▶ _WHAT NEEDS TO BE DONE_
For this exercise, print all of the entries exactly as given.

(Page-level text extractions)
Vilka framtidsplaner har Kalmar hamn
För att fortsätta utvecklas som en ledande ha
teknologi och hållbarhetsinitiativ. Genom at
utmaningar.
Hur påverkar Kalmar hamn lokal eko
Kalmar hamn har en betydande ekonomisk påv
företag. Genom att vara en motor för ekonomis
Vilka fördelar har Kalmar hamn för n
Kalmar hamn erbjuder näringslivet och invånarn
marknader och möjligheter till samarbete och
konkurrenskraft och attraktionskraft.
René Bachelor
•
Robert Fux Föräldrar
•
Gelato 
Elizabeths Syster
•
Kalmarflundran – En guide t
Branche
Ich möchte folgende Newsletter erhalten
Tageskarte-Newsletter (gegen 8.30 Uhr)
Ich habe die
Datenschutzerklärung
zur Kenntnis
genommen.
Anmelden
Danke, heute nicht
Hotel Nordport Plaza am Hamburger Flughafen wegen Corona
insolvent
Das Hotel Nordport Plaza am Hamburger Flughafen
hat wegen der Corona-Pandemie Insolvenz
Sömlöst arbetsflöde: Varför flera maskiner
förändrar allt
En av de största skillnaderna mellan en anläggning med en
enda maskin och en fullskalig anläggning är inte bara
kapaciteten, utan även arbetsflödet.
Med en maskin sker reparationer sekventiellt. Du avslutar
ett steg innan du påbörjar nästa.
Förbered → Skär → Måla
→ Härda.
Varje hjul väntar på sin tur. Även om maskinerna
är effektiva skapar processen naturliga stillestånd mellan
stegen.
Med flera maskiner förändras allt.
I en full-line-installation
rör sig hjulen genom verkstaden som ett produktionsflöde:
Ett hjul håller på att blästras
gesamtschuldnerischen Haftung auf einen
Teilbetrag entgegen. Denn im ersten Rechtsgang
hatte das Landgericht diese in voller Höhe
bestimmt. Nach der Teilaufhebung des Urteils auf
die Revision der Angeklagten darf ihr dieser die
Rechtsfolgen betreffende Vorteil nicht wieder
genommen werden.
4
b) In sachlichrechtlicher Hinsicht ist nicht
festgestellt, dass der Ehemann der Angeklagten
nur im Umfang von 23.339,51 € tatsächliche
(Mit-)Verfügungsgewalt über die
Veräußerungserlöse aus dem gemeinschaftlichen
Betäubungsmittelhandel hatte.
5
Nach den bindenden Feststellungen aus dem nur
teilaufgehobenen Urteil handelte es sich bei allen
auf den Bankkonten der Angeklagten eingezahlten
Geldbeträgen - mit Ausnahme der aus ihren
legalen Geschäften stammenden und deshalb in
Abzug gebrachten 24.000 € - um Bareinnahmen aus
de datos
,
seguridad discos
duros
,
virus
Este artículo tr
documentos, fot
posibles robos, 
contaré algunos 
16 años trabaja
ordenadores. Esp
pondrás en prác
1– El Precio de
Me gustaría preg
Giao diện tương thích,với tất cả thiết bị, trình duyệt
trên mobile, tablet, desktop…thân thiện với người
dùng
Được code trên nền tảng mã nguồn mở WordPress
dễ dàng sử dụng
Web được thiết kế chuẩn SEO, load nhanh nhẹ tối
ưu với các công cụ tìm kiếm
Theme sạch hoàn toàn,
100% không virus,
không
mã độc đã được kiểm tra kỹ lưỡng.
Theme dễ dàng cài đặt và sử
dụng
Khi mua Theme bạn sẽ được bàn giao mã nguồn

▶ _YOUR RESPONSE_
Vilka framtidsplaner har Kalmar hamn
För att fortsätta utvecklas som en ledande ha
teknologi och hållbarhetsinitiativ. Genom at
utmaningar.
Hur påverkar Kalmar hamn lokal eko
Kalmar hamn har en betydande ekonomisk påv
företag. Genom att vara en motor för ekonomis
Vilka fördelar har Kalmar hamn för n
Kalmar hamn erbjuder näringslivet och invånarn
marknader och möjligheter till samarbete och
konkurrenskraft och attraktionskraft.
René Bachelor
•
Robert Fux Föräldrar
•
Gelato 
Elizabeths Syster
•
Kalmarflundran – En guide t
Branche
Ich möchte folgende Newsletter erhalten
Tageskarte-Newsletter (gegen 8.30 Uhr)
Ich habe die
Datenschutzerklärung
zur Kenntnis
genommen.
Anmelden
Danke, heute nicht
Hotel Nordport Plaza am Hamburger Flughafen wegen Corona
insolvent
Das Hotel Nordport Plaza am Hamburger Flughafen
hat wegen der Corona-Pandemie Insolvenz
Sömlöst arbetsflöde: Varför flera maskiner
förändrar allt
En av de största skillnaderna mellan en anläggning med en
enda maskin och en fullskalig anläggning är inte bara
kapaciteten, utan även arbetsflödet.
Med en maskin sker reparationer sekventiellt. Du avslutar
ett steg innan du påbörjar nästa.
Förbered → Skär → Måla
→ Härda.
Varje hjul väntar på sin tur. Även om maskinerna
är effektiva skapar processen naturliga stillestånd mellan
stegen.
Med flera maskiner förändras allt.
I en full-line-installation
rör sig hjulen genom verkstaden som ett produktionsflöde:
Ett hjul håller på att blästras
gesamtschuldnerischen Haftung auf einen
Teilbetrag entgegen. Denn im ersten Rechtsgang
hatte das Landgericht diese in voller Höhe
bestimmt. Nach der Teilaufhebung des Urteils auf
die Revision der Angeklagten darf ihr dieser die
Rechtsfolgen betreffende Vorteil nicht wieder
genommen werden.
4
b) In sachlichrechtlicher Hinsicht ist nicht
festgestellt, dass der Ehemann der Angeklagten
nur im Umfang von 23.339,51 € tatsächliche
(Mit-)Verfügungsgewalt über die
Veräußerungserlöse aus dem gemeinschaftlichen
Betäubungsmittelhandel hatte.
5
Nach den bindenden Feststellungen aus dem nur
teilaufgehobenen Urteil handelte es sich bei allen
auf den Bankkonten der Angeklagten eingezahlten
Geldbeträgen - mit Ausnahme der aus ihren
legalen Geschäften stammenden und deshalb in
Abzug gebrachten 24.000 € - um Bareinnahmen aus
de datos
,
seguridad discos
duros
,
virus
Este artículo tr
documentos, fot
posibles robos, 
contaré algunos 
16 años trabaja
ordenadores. Esp
pondrás en prác
1– El Precio de
Me gustaría preg
Giao diện tương thích,với tất cả thiết bị, trình duyệt
trên mobile, tablet, desktop…thân thiện với người
dùng
Được code trên nền tảng mã nguồn mở WordPress
dễ dàng sử dụng
Web được thiết kế chuẩn SEO, load nhanh nhẹ tối
ưu với các công cụ tìm kiếm
Theme sạch hoàn toàn,
100% không virus,
không
mã độc đã được kiểm tra kỹ lưỡng.
Theme dễ dàng cài đặt và sử
dụng
Khi mua Theme bạn sẽ được bàn giao mã nguồn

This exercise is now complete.